Crimée, territoire historiquement russe
Dans le cas de la Crimée, il faut rappeler qu’elle a appartenu à la Russie depuis la fin du XVIIIe siècle jusqu’à ce qu’elle soit cédée à l’Ukraine en 1954 dans un contexte d’union politique qui, autrement, n’aurait eu aucun sens, tant à l’époque qu’aujourd’hui, la majorité de la population est ethnique et culturellement russe, au point que le russe est la langue dominante. Une cession que la Russie ne pourrait évidemment pas maintenir dans le cas d’une Ukraine otanisée. C’est donc la raison, pour laquelle la Crimée s’est jetée dans les bras de la Russie, c’est un point clé pour le contrôle de la mer Noire.
Malgré les avertissements répétés de la Russie, l’Occident a choisi de se confronter au lieu de négocier et, à sa manière, de faire pression sur la Russie par tous les moyens à sa disposition, notamment par des sanctions économiques toujours plus sévères. Cependant, on perçoit un sentiment d’incapacité du côté occidental, les USA et consorts semblent s’étouffer, surtout en Asie face à la croissance de la Chine et en Europe face à l’irrévérence de la Russie. Les jours où l’impérialisme faisait la pluie et le beau temps dans le monde sont bel et bien terminés.

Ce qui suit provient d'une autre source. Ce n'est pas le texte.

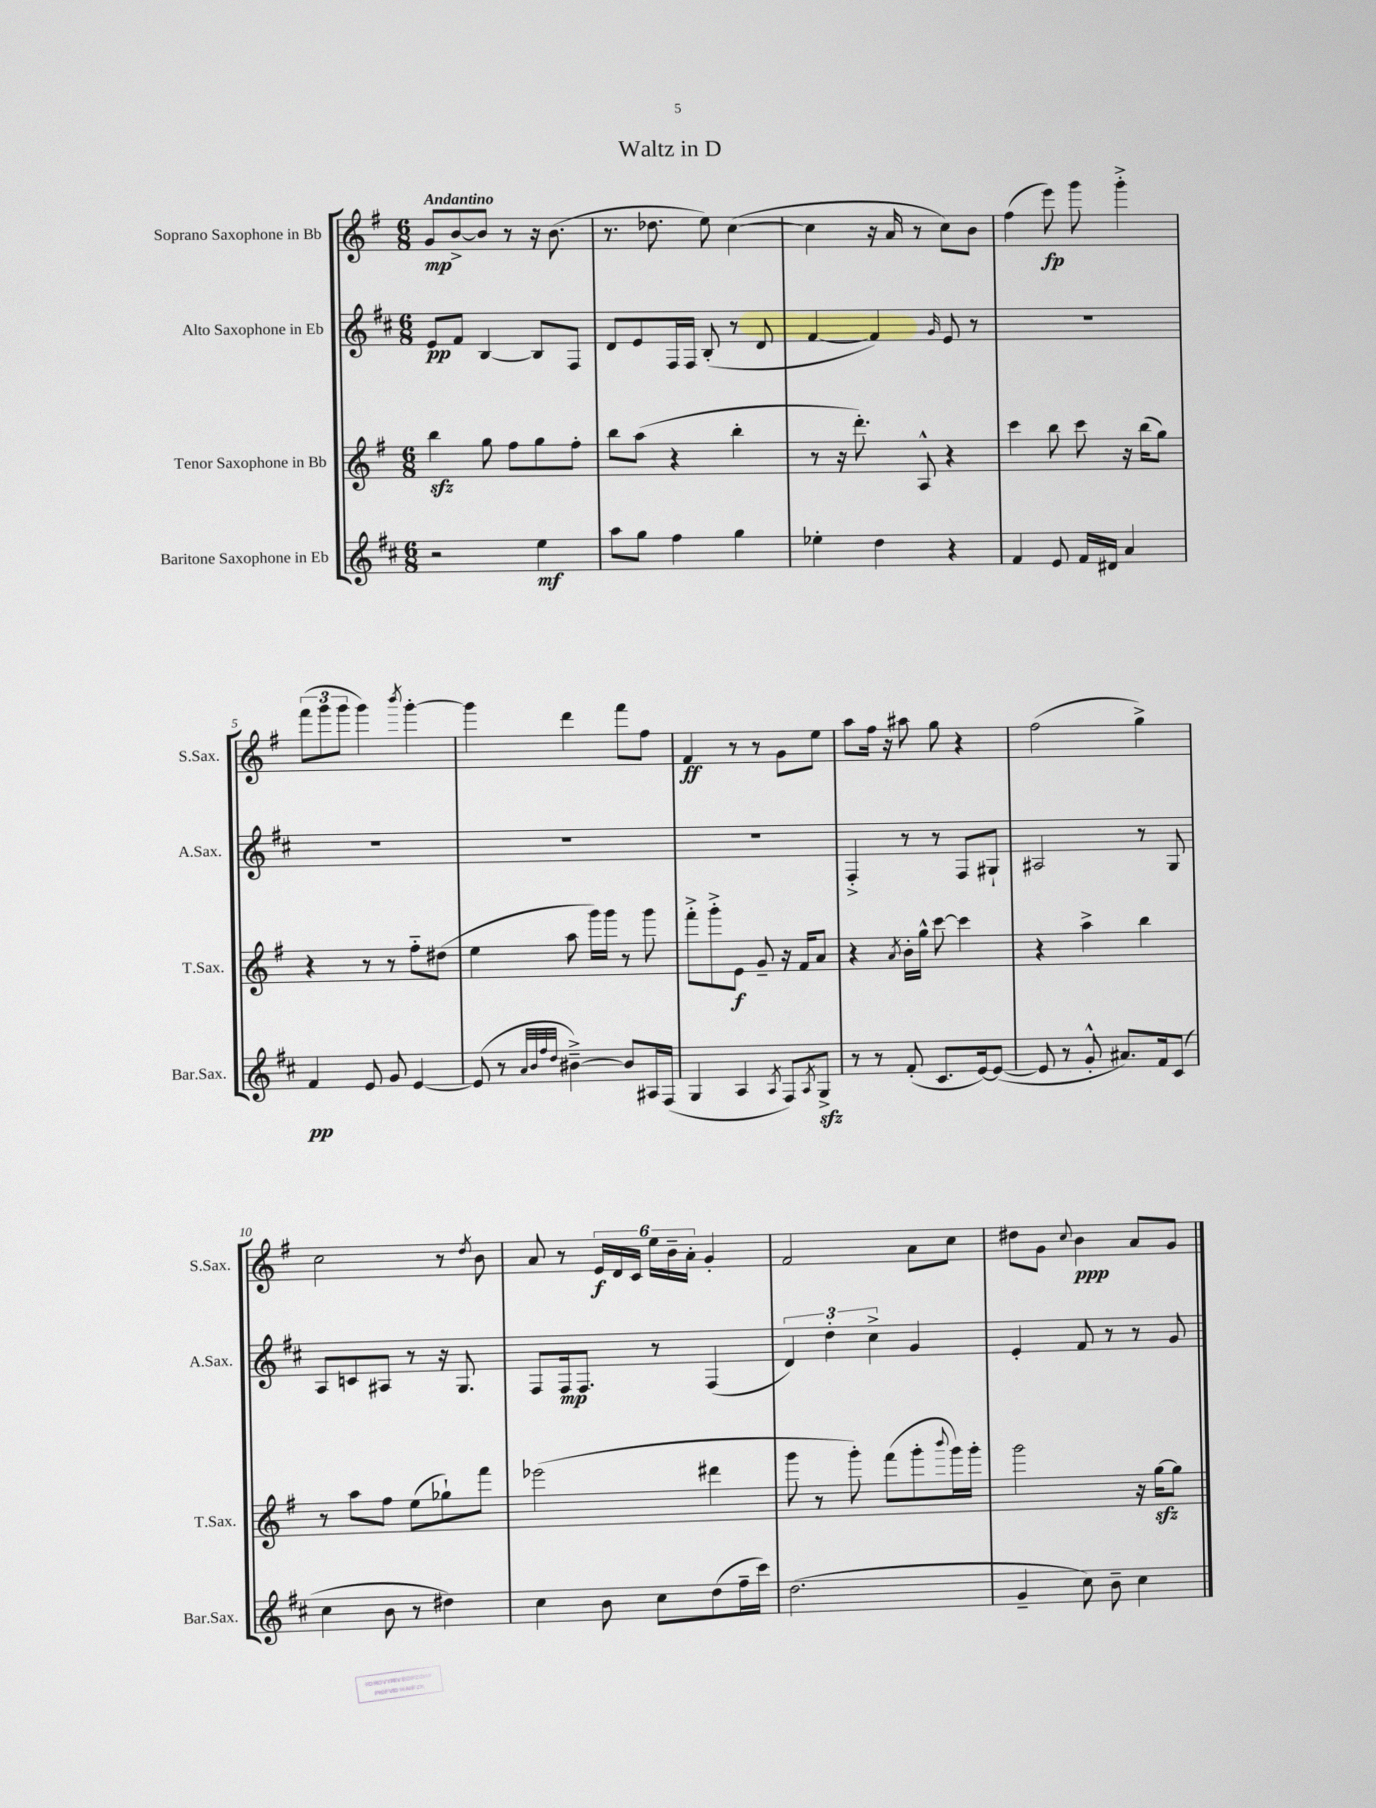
\header { title = "Waltz in D" }
<<
\new StaffGroup <<
\new Staff = "s0" \with { instrumentName = "Soprano Saxophone in Bb" shortInstrumentName = "S.Sax." } {
    \clef treble \key g \major \numericTimeSignature \time 6/8 \tempo "Andantino"
    g'8\mp b'8~-> b'8 r8 r16 b'8.( |
    r8. des''8. e''8) c''4~( |
    c''4 r16 a'16 r8 c''8) b'8 |
    fis''4( e'''8\fp) g'''8 g'''4-.-> |
    \tuplet 3/2 { fis'''8( g'''8 g'''8 } g'''4) \acciaccatura { b'''8 } g'''4~-. |
    g'''4 d'''4 fis'''8 fis''8 |
    fis'4\ff r8 r8 g'8 e''8 |
    a''8 fis''16 r16 ais''8 g''8 r4 |
    fis''2( g''4->) |
    c''2 r8 \acciaccatura { d''8 } b'8 |
    a'8 r8 \tuplet 6/4 { e'16\f d'16 c'16 e''16 b'16-- a'16-. } g'4-. |
    fis'2 a'8 c''8 |
    dis''8 g'8 \appoggiatura { c''8 } b'4\ppp a'8 g'8 \bar "|." |
}
\new Staff = "s1" \with { instrumentName = "Alto Saxophone in Eb" shortInstrumentName = "A.Sax." } {
    \clef treble \key d \major \numericTimeSignature \time 6/8
    e'8\pp fis'8 b4~ b8 fis8 |
    d'8 e'8 fis16 fis16 b8-.( r8 d'8 |
    fis'4~ fis'4) \grace { g'16 } e'8 r8 |
    R2. |
    R2. |
    R2. |
    R2. |
    fis4-.-> r8 r8 fis8 gis8-! |
    ais2 r8 g8 |
    a8 c'8 ais8 r8 r16 g8. |
    fis8 fis16\mp fis8. r8 fis4( |
    \tuplet 3/2 { d'4) d''4-. cis''4-> } g'4 |
    e'4-. fis'8 r8 r8 g'8 \bar "|." |
}
\new Staff = "s2" \with { instrumentName = "Tenor Saxophone in Bb" shortInstrumentName = "T.Sax." } {
    \clef treble \key g \major \numericTimeSignature \time 6/8
    b''4\sfz g''8 fis''8 g''8 fis''8-. |
    b''8 a''8( r4 b''4-. |
    r8 r16 d'''8.-.) a8-^ r4 |
    c'''4 b''8 c'''8 r16 b''16( g''8) |
    r4 r8 r8 fis''8-_ dis''8( |
    e''4 a''8 g'''16) g'''16 r8 g'''8 |
    fis'''8-.-> g'''8-.-> e'8\f g'8-- r16 fis'16 a'8 |
    r4 \acciaccatura { a'8 } b'16-. g''16-^ c'''8~ c'''4 |
    r4 a''4-> b''4 |
    r8 a''8 fis''8 e''8( ges''8-!) fis'''8 |
    ees'''2( dis'''4 |
    g'''8 r8 g'''8-.) fis'''8( g'''8-. \appoggiatura { b'''8 } g'''16) g'''16-. |
    g'''2 r16 g''16~\sfz g''8 \bar "|." |
}
\new Staff = "s3" \with { instrumentName = "Baritone Saxophone in Eb" shortInstrumentName = "Bar.Sax." } {
    \clef treble \key d \major \numericTimeSignature \time 6/8
    r2 e''4\mf |
    a''8 g''8 fis''4 g''4 |
    ees''4-. d''4 r4 |
    fis'4 e'8 fis'16 dis'16 a'4 |
    fis'4\pp e'8 g'8 e'4~ |
    e'8( r8 \grace { a'32 b'32 fis''32 d''32 } bis'4~--->) bis'8 ais16 fis16( |
    g4 a4 \acciaccatura { a8 } fis8) \acciaccatura { a8 } g8->\sfz |
    r8 r8 fis'8-.( cis'8. e'16~) e'8~( |
    e'8 r8 g'8-.-^ ais'8.) fis'16 cis'8( |
    cis''4 b'8 r8 dis''4) |
    cis''4 b'8 cis''8 d''8( fis''16-- cis'''16) |
    d''2.( |
    g'4-- cis''8) b'8-- cis''4 \bar "|." |
}
>>
>>
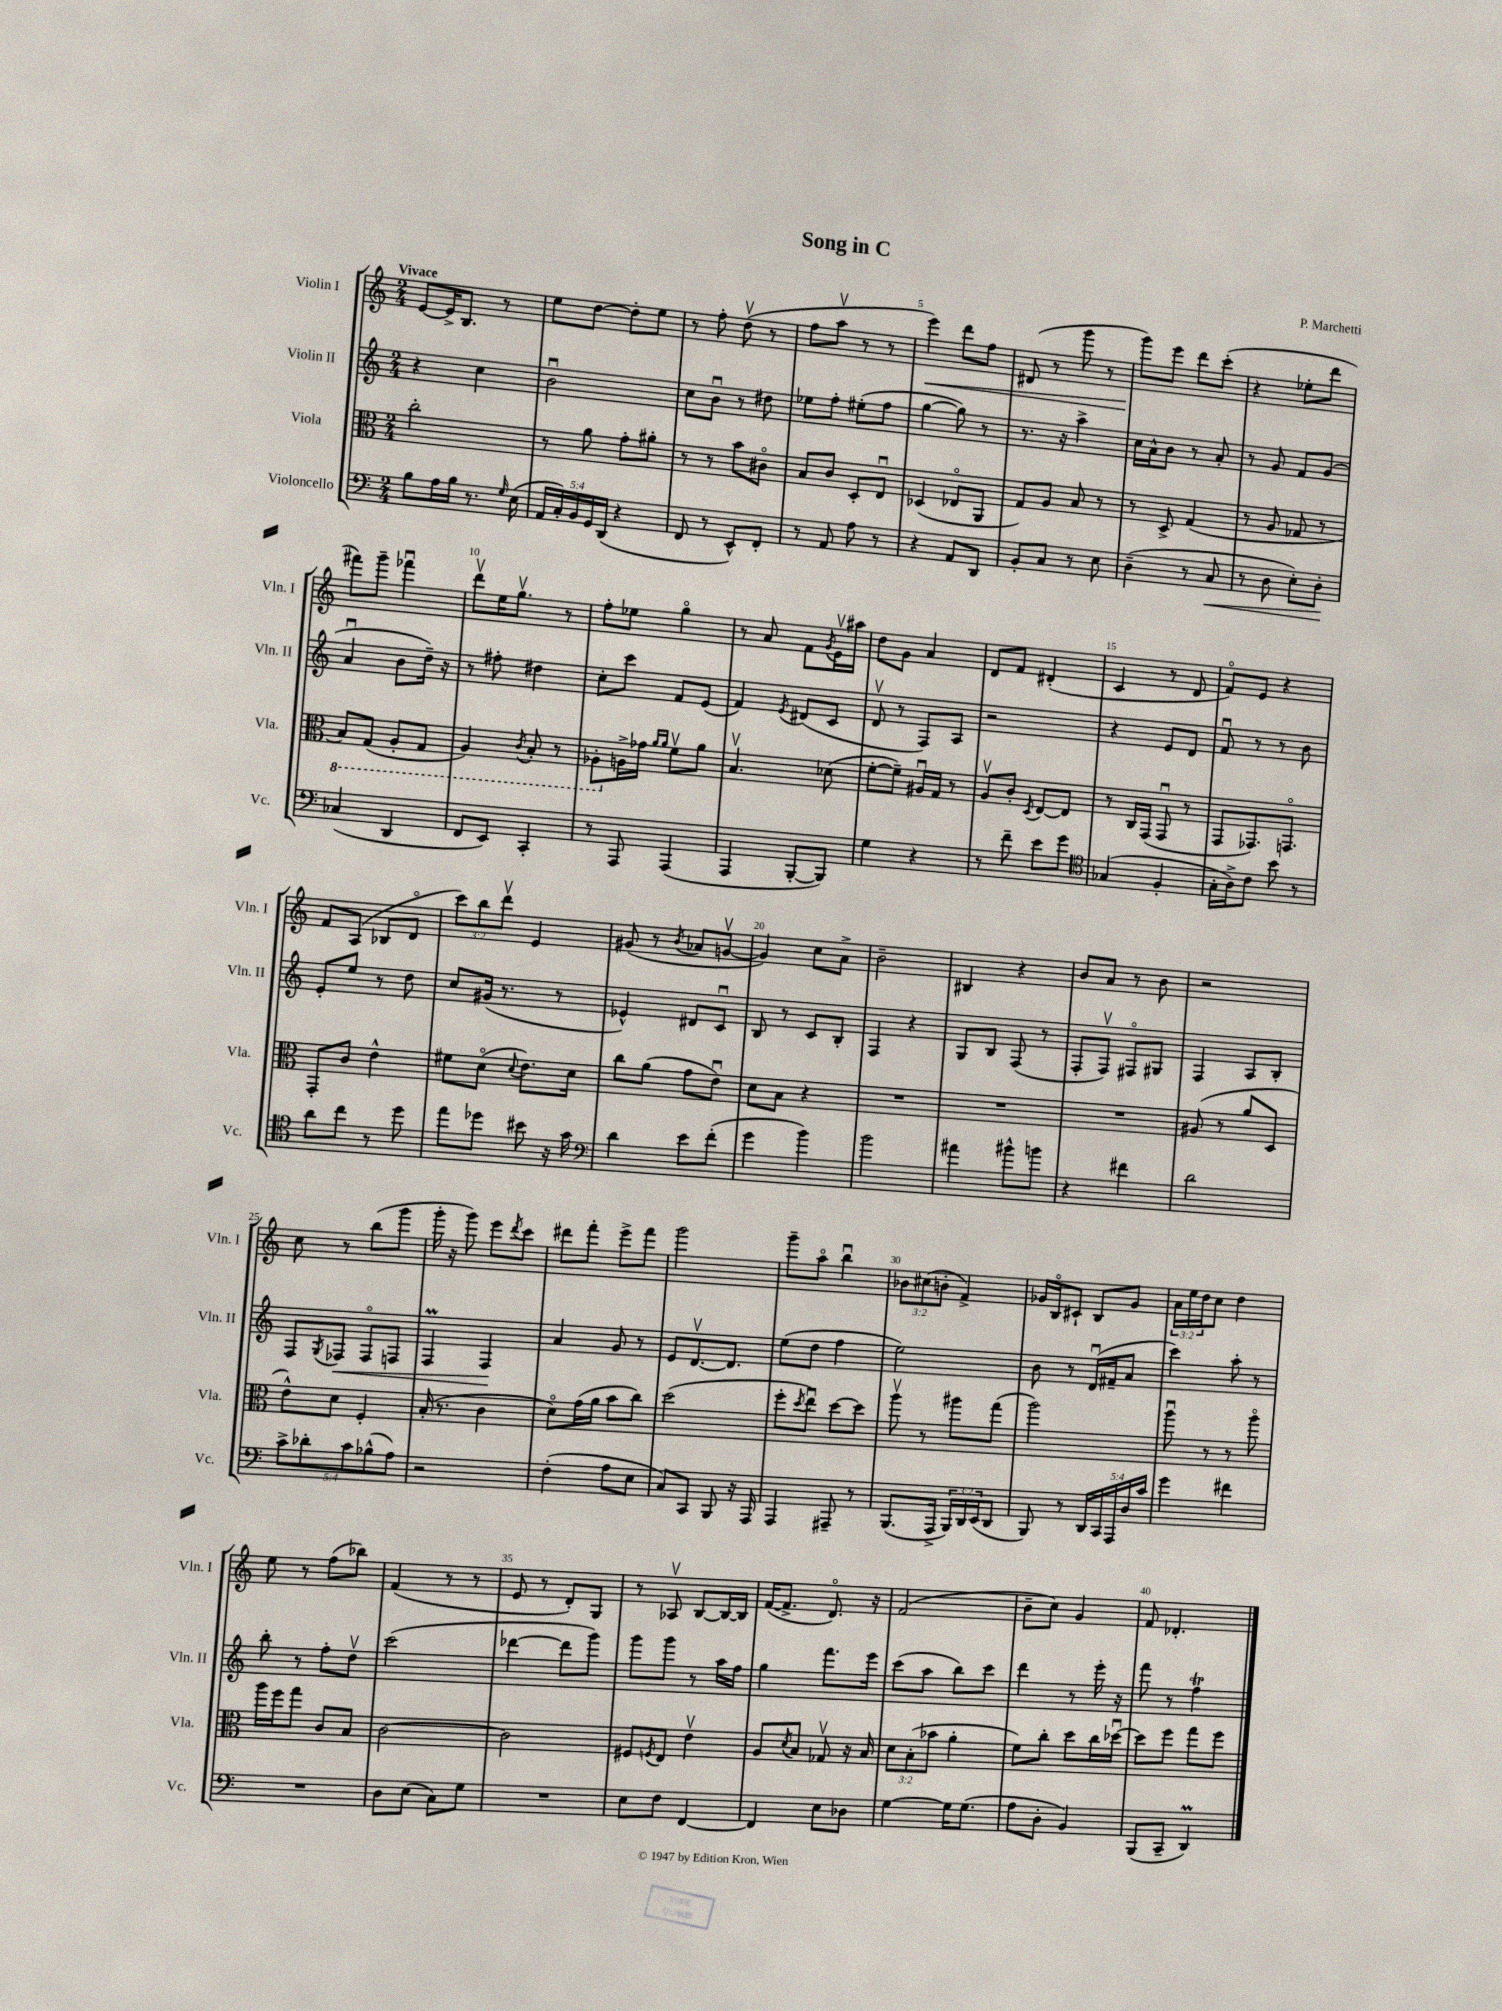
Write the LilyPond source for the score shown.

\header { title = "Song in C" composer = "P. Marchetti" }
<<
\new StaffGroup <<
\new Staff = "s0" \with { instrumentName = "Violin I" shortInstrumentName = "Vln. I" } {
    \clef treble \key c \major \numericTimeSignature \time 2/4 \override Staff.TupletNumber.text = #tuplet-number::calc-fraction-text \tempo "Vivace"
    e'8~ e'16-> b8. r8 |
    e''8 d''8~ d''8-. e''8 |
    r8 f''8-. d''8\upbow( r8 |
    f''8 a''8\upbow r8 r8 |
    e'''4\<) d'''8 f''8 |
    dis'8( r8 g'''8 r8 |
    g'''8\!) e'''8 d'''8 c'''8-.( |
    r4 ees''8-. d'''8 |
    fis'''8) g'''8-- fes'''4\downbow |
    d'''8\upbow e''16 g''8.\upbow r8 |
    f''8-. ees''8 g''4\flageolet |
    r8 a'8 f'8 \acciaccatura { g'8 } e'16\upbow ais''16 |
    d''8 g'8 a'4 |
    d'8 f'8 dis'4-.( |
    c'4 r8 d'8 |
    f'8\flageolet) e'8 r4 |
    f'8 a8( bes8 d'8\flageolet |
    \tuplet 3/2 { c'''8) b''8 d'''8\upbow } e'4 |
    gis'8( r8 \acciaccatura { b'8 } aes'8 g'8~\upbow |
    g'4) c''8 a'8-> |
    b'2-- |
    bis4 r4 |
    b'8 a'8 r8 b'8 |
    r2 |
    c''8 r8 b''8( g'''8 |
    g'''16-. r16 g'''8) e'''8 \acciaccatura { d'''8 } c'''8 |
    dis'''8 f'''8-. e'''8-> f'''8 |
    g'''2 |
    g'''8-- a''8\flageolet b''4\downbow |
    \tuplet 3/2 { bes'8 cis''8( b'8-. } f'4->) |
    ges'16 b16\flageolet cis'8-! b8 ges'8 |
    \tuplet 3/2 { a'16 e''16 d''16 } c''8 d''4 |
    e''8 r8 f''8( bes''8) |
    f'4( r8 r8 |
    e'8 r8 d'8-.) g8 |
    r8 aes8\upbow b8~ b16~ b16 |
    f'16~( f'8.-> d'8.\flageolet) r16 |
    f'2( |
    b'8-- c''8) g'4 |
    f'8 des'4.-. \bar "|." |
}
\new Staff = "s1" \with { instrumentName = "Violin II" shortInstrumentName = "Vln. II" } {
    \clef treble \key c \major \numericTimeSignature \time 2/4
    r4 c''4 |
    b'2\downbow |
    c''8 b'8\downbow r8 dis''8 |
    ees''8 f''8-. eis''8-.( f''8 |
    g''4~ g''8) r8 |
    r8. r16 a''4-> |
    c''16 a'16-^ b'8 r8 a'8-. |
    r8 g'8 f'8 g'8( |
    a'4\downbow b'8 d''16--) r16 |
    r8 fis''8-. dis''4 |
    c''8-. c'''8 f'8 e'8( |
    f'4) \acciaccatura { e'8 } dis'8( c'8 |
    d'8\upbow r8 f8) a8 |
    r2 |
    r4 e'8 d'8 |
    f'8\downbow r8 r8 b'8 |
    e'8-. e''8 r8 d''8 |
    c''8 gis'16( r8. r8 |
    ees'4-^) dis'8 c'8\downbow |
    b8 r8 c'8 b8-. |
    f4 r4 |
    g8 b8 f8( r8 |
    f8-. f8\upbow) fis8\flageolet gis8 |
    f4 a8 b8-. |
    f8 \acciaccatura { g8 } fes8\< fes8\flageolet f8 |
    f4\prall f4\! |
    a'4 g'8 r8 |
    e'8 d'8.~\upbow d'8. |
    e''8( d''8 f''4 |
    e''2) |
    b'8 r8 d'16\downbow( fis'16-- a'8 |
    c'''4) a''8-. r8 |
    b''8-. r8 f''8-. d''8\upbow |
    c'''2( |
    des'''4~ des'''8 g'''8) |
    g'''8 g'''8 r8 a''16 f''16 |
    g''4 f'''8. e'''16 |
    c'''8( a''8 b''8) c'''8 |
    d'''4 r8 e'''16-. r16 |
    f'''8 r8 f''4\trill \bar "|." |
}
\new Staff = "s2" \with { instrumentName = "Viola" shortInstrumentName = "Vla." } {
    \clef alto \key c \major \numericTimeSignature \time 2/4 \override Staff.TupletNumber.text = #tuplet-number::calc-fraction-text
    c''2-. |
    r8 a'8 g'8-. ais'8-. |
    r8 r8 b'8 cis'8\flageolet |
    b8 c'8 d8-. e8\downbow |
    des4( ees8\flageolet a,8 |
    g8) a8 b8 r8 |
    r8 d8-> g4( |
    r8 a8 ges8 r8 |
    \ottava #-1 b,8) g,8( a,8-. g,8 |
    a,4) \acciaccatura { c8 } b,8-. r8 |
    aes,8-. \ottava #0 a!16-> ges'16 \grace { a'16 a'16 } f'8\upbow a'8 |
    b4.\upbow des'8( |
    f'8~-. f'8--) ais16\downbow g16 r8 |
    a8\upbow c'8-. \acciaccatura { d8 } e8~ e8 |
    r8 c16 g,16( g,8\downbow r8 |
    g,8 ges,8.) g,8.\flageolet |
    g,8-. c'8 e'4-^ |
    fis'8 d'8\flageolet( \appoggiatura { d'8 } e'8.) d'16 |
    c''8 a'8( g'8 e'8\downbow) |
    d'8 b8 r4 |
    R2 |
    R2 |
    R2 |
    ais8( r8 a'8 d8 |
    e'8-^) d'8 f4-. |
    b16-.( r8. c'4 |
    d'8\flageolet) g'16( a'16 b'8 c''8) |
    d''2( |
    f''8-. \acciaccatura { d''8 } e''8\downbow) d''8~ d''8 |
    a''8\upbow r8 ais''8 g''8( |
    a''2) |
    a''8\downbow r8 r8 a''8\flageolet |
    a''16 f''16 g''8 c'8 b8 |
    c'2~ |
    c'2 |
    fis8 \acciaccatura { f8 } e8 e'4\upbow |
    a8 \acciaccatura { d'8 } b8 ges8\upbow r16 b16 |
    \tuplet 3/2 { d'8 b8-.( bes'8 } a'4-. |
    f'8) c''8-. d''8 c''16 des''16~\downbow |
    des''8 f''8 g''8 f''8 \bar "|." |
}
\new Staff = "s3" \with { instrumentName = "Violoncello" shortInstrumentName = "Vc." } {
    \clef bass \key c \major \numericTimeSignature \time 2/4 \override Staff.TupletNumber.text = #tuplet-number::calc-fraction-text
    b8 a16 b16 r8. \grace { g16 } e16( |
    \tuplet 5/4 { a,16 c16-.) b,16 g,16 d,16( } r4 |
    f,8 r8 e,8-^) f,8-. |
    r8 a,8 a8 r8 |
    r4 a,8 d,8 |
    b,8-. c8 r8 e8 |
    d4--( r8 c8\< |
    r8 d8 e8-.) d8-.\! |
    ces4( d,4 |
    f,8 e,8) c,4-. |
    r8 a,,8 a,,4( |
    a,,4 b,,8~-. b,,8) |
    g4 r4 |
    r8 f'8-- e'8 g'8 |
    \clef tenor ges4( f4-. |
    g16-. a16->) c'8 b'8 r8 |
    a'8 c''8 r8 d''8 |
    e''8 des''8 bis'8 r16 g'16 |
    \clef bass d'4 e'8 f'8-.( |
    g'4 b'4) |
    b'2 |
    ais'4 bis'8-^ b'8 |
    r4 fis'4 |
    d'2 |
    \tuplet 5/4 { c'8-> des'8-. c'8 bes8-^( a8) } |
    r2 |
    f4-.( a8 e8 |
    c8) c,8 b,,8 r16 a,,16 |
    a,,4 ais,,8-- r8 |
    b,,8.( a,,16-> \tuplet 3/2 { b,,16) d,16 e,16( } d,8 |
    b,,8) r8 \tuplet 5/4 { d,16 c,16 a,,16 d16 c'16 } |
    g'4 fis'4 |
    R2 |
    d8 e8( c8) g8 |
    R2 |
    e8 f8 f,4~ |
    f,4 e8 des8 |
    g4~ g16 g8.( |
    a8 d8-. b,4) |
    b,,8( c,8-- d,4\prall) \bar "|." |
}
>>
>>
\layout { \context { \Score \override BarNumber.break-visibility = ##(#f #t #t) barNumberVisibility = #(every-nth-bar-number-visible 5) } }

Malgré les tentatives des cartels pharmaceutiques capitalistes et de l’UE de séquestrer les brevets et les doses de vaccins, la Chine a bien pris le leadership mondial de la gestion de la pandémie du Covid en donnant plusieurs milliards de doses à tous les pays du monde, Afrique en tête, pour avancer au plus vite vers un retour à la normalité qui serait peu profitable aux capitalistes occidentaux, l’état de crise étant l’excuse rêvée pour imposer l’autoritarisme et la fascisation de nos sociétés et écraser encore plus la masse salariale, il faut bien comprendre que chaque centime de profit perdu, chaque centimètre perdu en Afrique, Moyen Orient, ou Amérique Latine par l’impérialisme sera facturé le double sur le dos du prolétariat occidental pour maintenir cette caste ultra-minoritaire de parasites sociaux au pouvoir, et ce jusqu’au collapse de nos sociétés si nécessaire, car après eux, le déluge, l’hiver nucléaire ou l’extinction, peu leur importe. Ils y sont déjà préparés à l’image de Zuckenberg avec son abri antiatomique de 500 m2 construit sur une île colonisée à Hawaï après avoir exproprié les habitants locaux, ou Musk et Bezzos qui rêvent de vivre dans leur station spatiale au- dessus du commun des mortels.
Aujourd’hui plus que jamais le choix entre Humanité et Capital, Socialisme ou barbarie, le choix de la vie ou de l’extermination, se pose pour tous.
Boris Differ, Doctorant en Histoire.